What this task involves:
Please put the records from the line with "Conventions: OpenCV camera" through the line with "0.009945, 0.488285, 0.385268]]" into a two-column CSV with the headers input and output. Give one row per record holding its text and its answer, each in a single quoted field with line breaks turned into spaces, and leave the pictures out.

Provided data: Begin

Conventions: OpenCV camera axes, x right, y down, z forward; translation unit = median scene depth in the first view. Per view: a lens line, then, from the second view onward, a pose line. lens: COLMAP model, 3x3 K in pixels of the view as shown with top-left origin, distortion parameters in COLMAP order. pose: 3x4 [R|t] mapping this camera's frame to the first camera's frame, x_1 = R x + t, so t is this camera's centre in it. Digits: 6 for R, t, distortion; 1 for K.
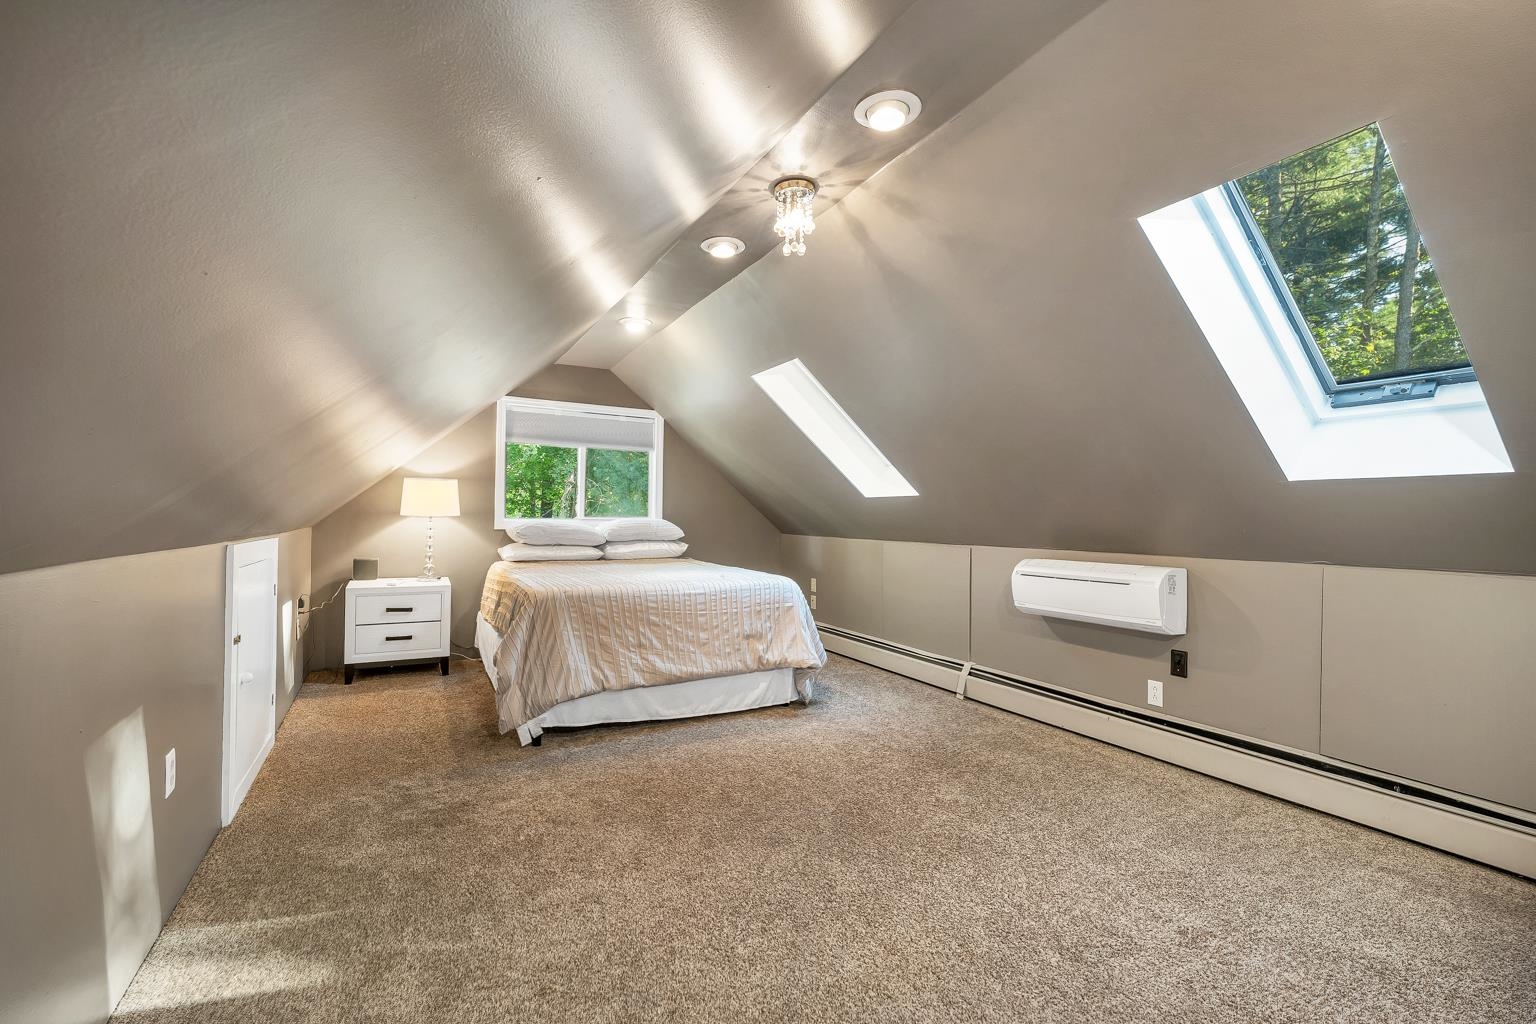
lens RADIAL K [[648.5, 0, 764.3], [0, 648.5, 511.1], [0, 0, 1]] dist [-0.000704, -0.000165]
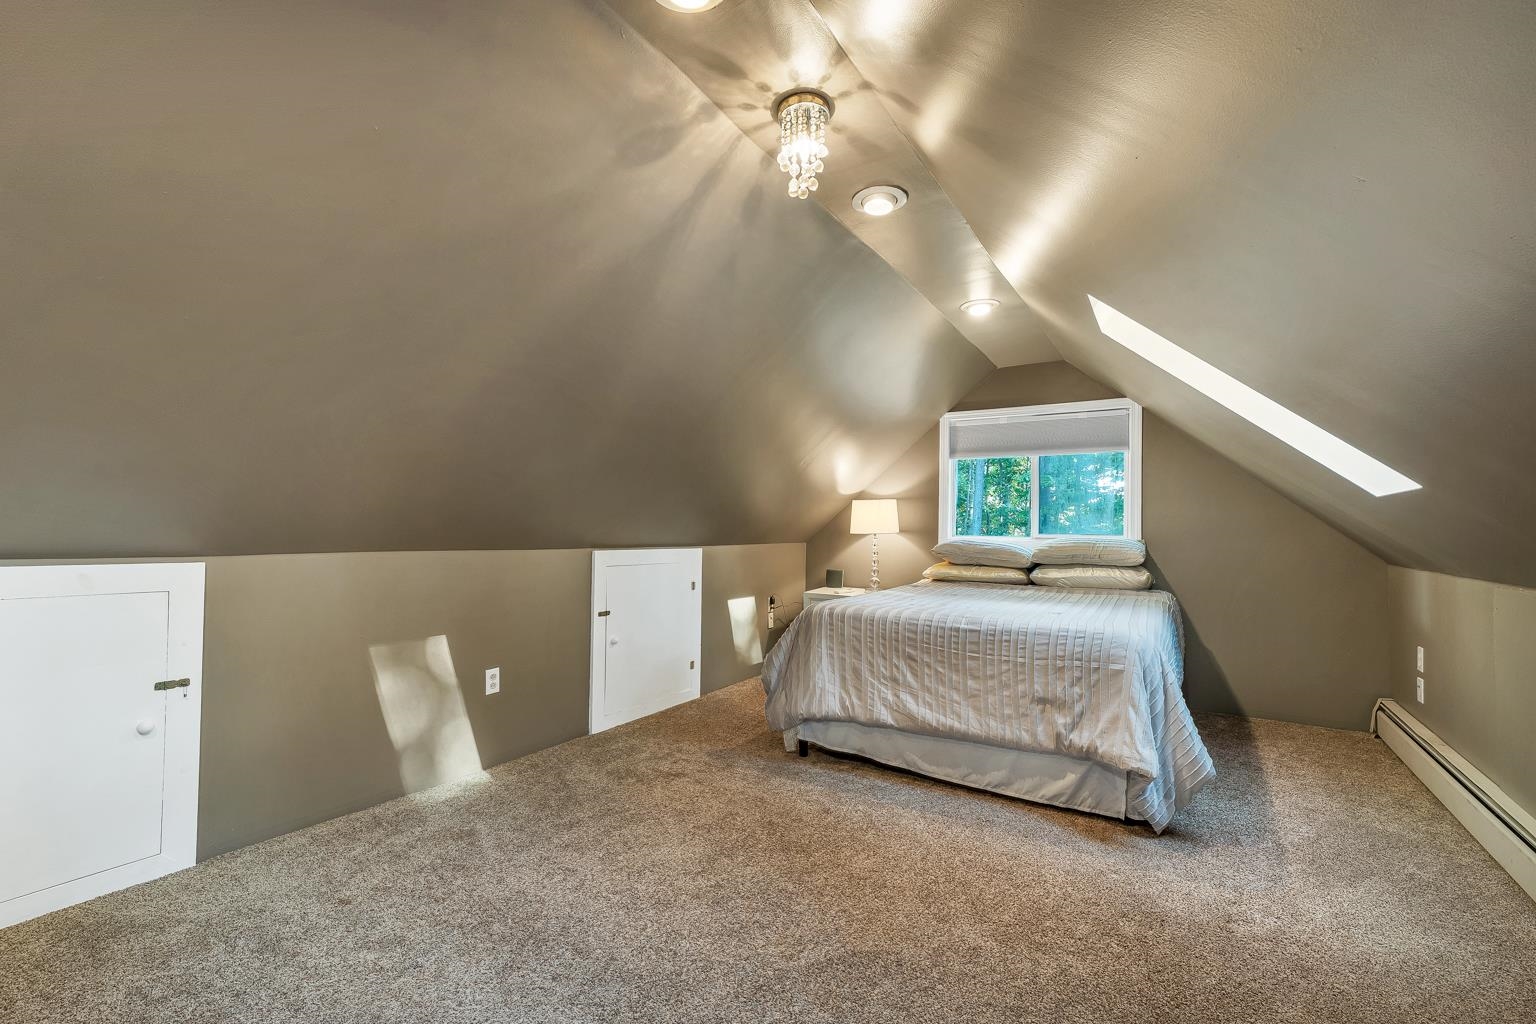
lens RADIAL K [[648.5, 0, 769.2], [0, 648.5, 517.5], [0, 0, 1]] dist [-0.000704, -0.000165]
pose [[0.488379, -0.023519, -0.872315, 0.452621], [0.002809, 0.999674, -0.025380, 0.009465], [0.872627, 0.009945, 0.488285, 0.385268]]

Provided data: End
Provided data: Begin

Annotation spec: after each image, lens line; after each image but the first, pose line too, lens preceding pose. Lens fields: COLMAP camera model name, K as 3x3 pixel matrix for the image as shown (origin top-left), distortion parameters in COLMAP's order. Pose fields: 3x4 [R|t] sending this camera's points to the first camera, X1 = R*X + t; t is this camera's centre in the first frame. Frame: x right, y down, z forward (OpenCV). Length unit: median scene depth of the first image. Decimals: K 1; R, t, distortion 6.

Provided data: End

Exercise answer:
input,output
"Conventions: OpenCV camera axes, x right, y down, z forward; translation unit = median scene depth in the first view. Per view: a lens line, then, from the second view onward, a pose line. lens: COLMAP model, 3x3 K in pixels of the view as shown with top-left origin, distortion parameters in COLMAP order. pose: 3x4 [R|t] mapping this camera's frame to the first camera's frame, x_1 = R x + t, so t is this camera's centre in it. Digits: 6 for R, t, distortion; 1 for K.","lens RADIAL K [[648.5, 0, 764.3], [0, 648.5, 511.1], [0, 0, 1]] dist [-0.000704, -0.000165] lens RADIAL K [[648.5, 0, 769.2], [0, 648.5, 517.5], [0, 0, 1]] dist [-0.000704, -0.000165] pose [[0.488379, -0.023519, -0.872315, 0.452621], [0.002809, 0.999674, -0.025380, 0.009465], [0.872627, 0.009945, 0.488285, 0.385268]]"